## GOAL
Copy the data below word for word, from the line containing "[385, 46, 439, 68]" through the line containing "lemon wedge", and nothing more.
-- begin RECORDS FOR PROCESSING --
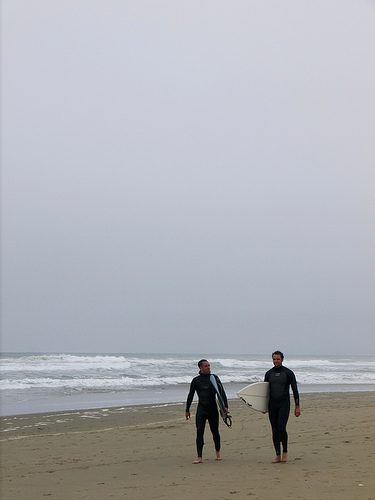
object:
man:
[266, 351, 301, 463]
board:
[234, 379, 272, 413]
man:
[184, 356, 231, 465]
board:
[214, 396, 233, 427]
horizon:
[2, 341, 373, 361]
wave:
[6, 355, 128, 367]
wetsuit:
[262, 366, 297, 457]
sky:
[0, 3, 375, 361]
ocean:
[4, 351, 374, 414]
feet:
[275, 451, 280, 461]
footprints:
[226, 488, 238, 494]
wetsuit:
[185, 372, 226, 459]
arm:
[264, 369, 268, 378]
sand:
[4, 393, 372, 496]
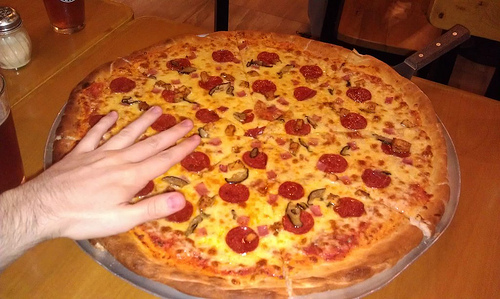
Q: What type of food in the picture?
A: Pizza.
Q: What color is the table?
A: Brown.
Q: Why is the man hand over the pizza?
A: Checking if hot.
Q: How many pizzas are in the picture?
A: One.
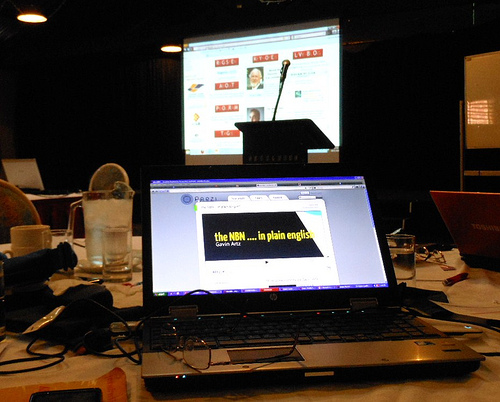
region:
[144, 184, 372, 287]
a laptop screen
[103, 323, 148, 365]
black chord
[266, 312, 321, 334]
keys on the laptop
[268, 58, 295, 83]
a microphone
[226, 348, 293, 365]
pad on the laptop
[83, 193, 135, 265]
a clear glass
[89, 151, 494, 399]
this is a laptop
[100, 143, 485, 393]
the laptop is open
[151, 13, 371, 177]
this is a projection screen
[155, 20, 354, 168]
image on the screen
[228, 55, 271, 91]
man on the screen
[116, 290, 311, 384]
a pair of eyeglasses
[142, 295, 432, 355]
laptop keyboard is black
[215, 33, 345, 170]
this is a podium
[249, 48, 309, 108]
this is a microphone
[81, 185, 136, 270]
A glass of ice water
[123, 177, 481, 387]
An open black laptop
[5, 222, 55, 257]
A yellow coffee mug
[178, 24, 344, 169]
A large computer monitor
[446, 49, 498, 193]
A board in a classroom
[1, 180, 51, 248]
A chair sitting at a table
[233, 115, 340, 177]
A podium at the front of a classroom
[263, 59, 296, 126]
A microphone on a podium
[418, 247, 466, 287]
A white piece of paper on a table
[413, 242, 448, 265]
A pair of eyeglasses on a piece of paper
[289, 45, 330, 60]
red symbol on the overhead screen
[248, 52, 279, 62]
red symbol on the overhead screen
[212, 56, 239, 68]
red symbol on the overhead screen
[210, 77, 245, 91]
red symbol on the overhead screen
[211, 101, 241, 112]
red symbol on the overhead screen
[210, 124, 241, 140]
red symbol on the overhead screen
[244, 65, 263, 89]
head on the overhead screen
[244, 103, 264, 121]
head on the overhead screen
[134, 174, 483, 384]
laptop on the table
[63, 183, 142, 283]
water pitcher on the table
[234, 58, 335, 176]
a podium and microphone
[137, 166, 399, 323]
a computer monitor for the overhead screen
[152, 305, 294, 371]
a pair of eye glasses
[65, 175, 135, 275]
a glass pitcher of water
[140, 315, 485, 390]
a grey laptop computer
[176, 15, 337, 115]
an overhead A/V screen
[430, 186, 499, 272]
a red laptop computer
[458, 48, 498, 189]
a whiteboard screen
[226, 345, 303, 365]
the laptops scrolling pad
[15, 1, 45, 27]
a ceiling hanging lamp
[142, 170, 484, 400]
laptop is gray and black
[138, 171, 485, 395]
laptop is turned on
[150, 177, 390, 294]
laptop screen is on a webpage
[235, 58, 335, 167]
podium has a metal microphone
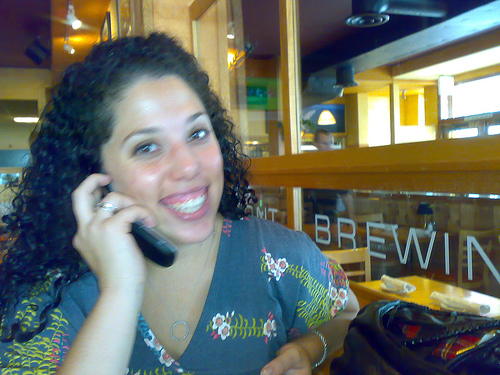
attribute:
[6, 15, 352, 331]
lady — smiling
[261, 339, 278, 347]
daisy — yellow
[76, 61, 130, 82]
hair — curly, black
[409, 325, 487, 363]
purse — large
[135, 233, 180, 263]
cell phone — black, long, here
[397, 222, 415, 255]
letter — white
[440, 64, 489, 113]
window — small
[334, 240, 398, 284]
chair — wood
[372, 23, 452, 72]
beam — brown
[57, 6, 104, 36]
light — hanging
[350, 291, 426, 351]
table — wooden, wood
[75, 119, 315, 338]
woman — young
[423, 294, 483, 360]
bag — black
-- end RECORDS FOR PROCESSING --
-- begin RECORDS FOR PROCESSING --
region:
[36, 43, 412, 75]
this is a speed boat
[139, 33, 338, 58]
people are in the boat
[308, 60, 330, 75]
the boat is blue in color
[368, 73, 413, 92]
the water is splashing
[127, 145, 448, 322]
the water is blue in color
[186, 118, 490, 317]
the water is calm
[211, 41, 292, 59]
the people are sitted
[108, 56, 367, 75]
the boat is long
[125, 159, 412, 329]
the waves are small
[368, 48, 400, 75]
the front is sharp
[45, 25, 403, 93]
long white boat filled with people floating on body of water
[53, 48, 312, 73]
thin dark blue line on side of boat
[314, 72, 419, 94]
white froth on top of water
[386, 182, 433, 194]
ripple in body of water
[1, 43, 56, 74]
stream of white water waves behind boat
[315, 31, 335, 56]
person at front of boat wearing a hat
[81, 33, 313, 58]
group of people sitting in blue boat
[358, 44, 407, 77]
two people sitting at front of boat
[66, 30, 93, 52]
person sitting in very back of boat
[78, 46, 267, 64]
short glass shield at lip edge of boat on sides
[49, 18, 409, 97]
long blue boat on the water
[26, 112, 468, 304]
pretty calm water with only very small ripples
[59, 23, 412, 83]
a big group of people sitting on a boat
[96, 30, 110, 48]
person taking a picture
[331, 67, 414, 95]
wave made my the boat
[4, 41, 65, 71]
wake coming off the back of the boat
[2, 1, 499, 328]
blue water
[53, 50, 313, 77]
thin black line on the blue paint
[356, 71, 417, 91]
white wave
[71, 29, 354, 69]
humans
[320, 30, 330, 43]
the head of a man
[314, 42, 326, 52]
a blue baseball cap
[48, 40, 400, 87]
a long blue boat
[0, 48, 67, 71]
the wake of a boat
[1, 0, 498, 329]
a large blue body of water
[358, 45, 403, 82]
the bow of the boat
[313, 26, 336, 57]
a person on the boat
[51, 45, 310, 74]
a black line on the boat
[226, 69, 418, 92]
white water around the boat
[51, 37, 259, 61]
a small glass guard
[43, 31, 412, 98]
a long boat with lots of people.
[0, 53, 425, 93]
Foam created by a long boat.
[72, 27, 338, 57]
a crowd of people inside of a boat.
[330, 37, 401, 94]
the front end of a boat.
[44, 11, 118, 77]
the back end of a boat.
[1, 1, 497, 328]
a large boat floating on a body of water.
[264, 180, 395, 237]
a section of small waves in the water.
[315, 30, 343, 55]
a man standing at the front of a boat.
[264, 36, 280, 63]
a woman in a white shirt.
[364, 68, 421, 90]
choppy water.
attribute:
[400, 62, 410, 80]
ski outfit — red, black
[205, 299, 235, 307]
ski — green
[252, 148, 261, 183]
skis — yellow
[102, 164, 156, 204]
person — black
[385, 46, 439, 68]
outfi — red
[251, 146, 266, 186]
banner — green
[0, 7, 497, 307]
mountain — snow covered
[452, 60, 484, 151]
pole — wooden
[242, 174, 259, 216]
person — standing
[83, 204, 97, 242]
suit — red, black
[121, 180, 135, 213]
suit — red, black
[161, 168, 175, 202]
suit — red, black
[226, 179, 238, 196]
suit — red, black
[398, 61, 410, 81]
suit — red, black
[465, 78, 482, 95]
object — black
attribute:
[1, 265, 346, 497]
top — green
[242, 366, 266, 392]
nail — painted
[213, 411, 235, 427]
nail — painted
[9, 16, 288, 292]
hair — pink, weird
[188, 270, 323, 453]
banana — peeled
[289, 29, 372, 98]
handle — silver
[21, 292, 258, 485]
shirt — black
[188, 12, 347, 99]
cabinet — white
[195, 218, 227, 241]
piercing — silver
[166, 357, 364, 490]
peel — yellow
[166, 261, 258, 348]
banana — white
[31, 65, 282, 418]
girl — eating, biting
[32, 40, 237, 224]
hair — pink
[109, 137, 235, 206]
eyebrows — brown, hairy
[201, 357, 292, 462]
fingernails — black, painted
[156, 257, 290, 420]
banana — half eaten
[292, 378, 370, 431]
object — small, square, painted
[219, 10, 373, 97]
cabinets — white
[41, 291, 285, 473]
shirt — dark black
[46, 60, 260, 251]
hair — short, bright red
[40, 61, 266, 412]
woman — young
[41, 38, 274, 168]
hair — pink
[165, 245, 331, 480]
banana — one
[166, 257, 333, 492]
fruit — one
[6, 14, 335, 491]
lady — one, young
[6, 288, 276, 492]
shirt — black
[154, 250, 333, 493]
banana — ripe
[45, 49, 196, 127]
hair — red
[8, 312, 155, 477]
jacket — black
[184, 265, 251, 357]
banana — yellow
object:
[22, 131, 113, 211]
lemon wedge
-- end RECORDS FOR PROCESSING --
## TASK RESPONSE
[385, 46, 439, 68]
outfi — red
[251, 146, 266, 186]
banner — green
[0, 7, 497, 307]
mountain — snow covered
[452, 60, 484, 151]
pole — wooden
[242, 174, 259, 216]
person — standing
[83, 204, 97, 242]
suit — red, black
[121, 180, 135, 213]
suit — red, black
[161, 168, 175, 202]
suit — red, black
[226, 179, 238, 196]
suit — red, black
[398, 61, 410, 81]
suit — red, black
[465, 78, 482, 95]
object — black
attribute:
[1, 265, 346, 497]
top — green
[242, 366, 266, 392]
nail — painted
[213, 411, 235, 427]
nail — painted
[9, 16, 288, 292]
hair — pink, weird
[188, 270, 323, 453]
banana — peeled
[289, 29, 372, 98]
handle — silver
[21, 292, 258, 485]
shirt — black
[188, 12, 347, 99]
cabinet — white
[195, 218, 227, 241]
piercing — silver
[166, 357, 364, 490]
peel — yellow
[166, 261, 258, 348]
banana — white
[31, 65, 282, 418]
girl — eating, biting
[32, 40, 237, 224]
hair — pink
[109, 137, 235, 206]
eyebrows — brown, hairy
[201, 357, 292, 462]
fingernails — black, painted
[156, 257, 290, 420]
banana — half eaten
[292, 378, 370, 431]
object — small, square, painted
[219, 10, 373, 97]
cabinets — white
[41, 291, 285, 473]
shirt — dark black
[46, 60, 260, 251]
hair — short, bright red
[40, 61, 266, 412]
woman — young
[41, 38, 274, 168]
hair — pink
[165, 245, 331, 480]
banana — one
[166, 257, 333, 492]
fruit — one
[6, 14, 335, 491]
lady — one, young
[6, 288, 276, 492]
shirt — black
[154, 250, 333, 493]
banana — ripe
[45, 49, 196, 127]
hair — red
[8, 312, 155, 477]
jacket — black
[184, 265, 251, 357]
banana — yellow
object:
[22, 131, 113, 211]
lemon wedge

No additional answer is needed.